**What this task involves**
Return the records verbatim, beginning at the line that contains "What is the smallest value displayed?" and ending after the line that contains "Does the chart have visible grid lines?". Omit the pictures from the output.

**Study material**
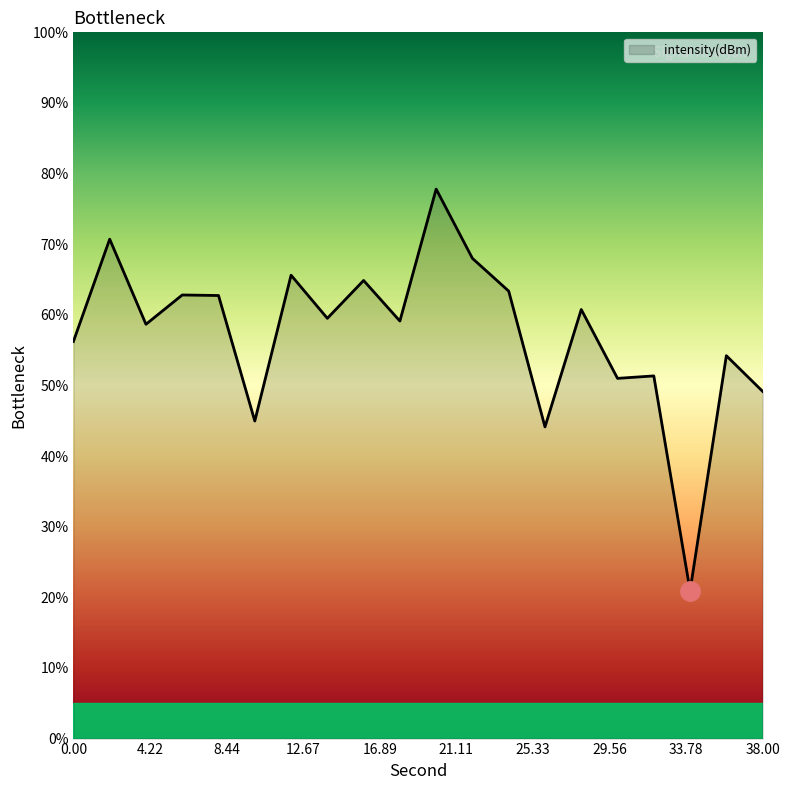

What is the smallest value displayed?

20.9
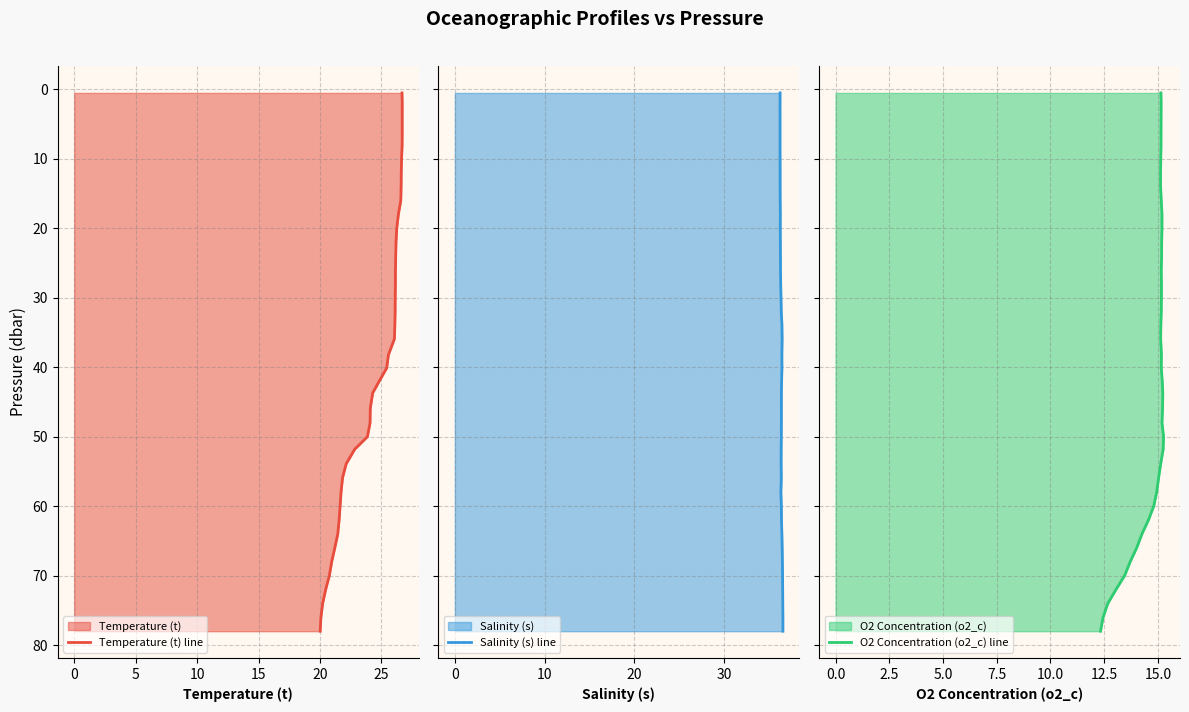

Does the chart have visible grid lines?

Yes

--

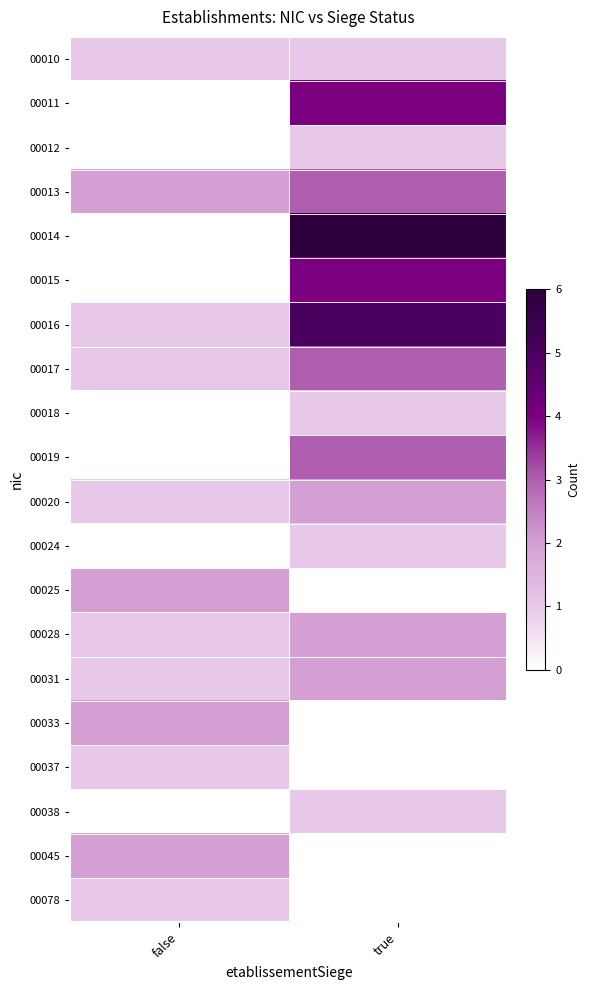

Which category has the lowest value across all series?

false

**Output of the exercise**
What is the smallest value displayed?

20.9

Does the chart have visible grid lines?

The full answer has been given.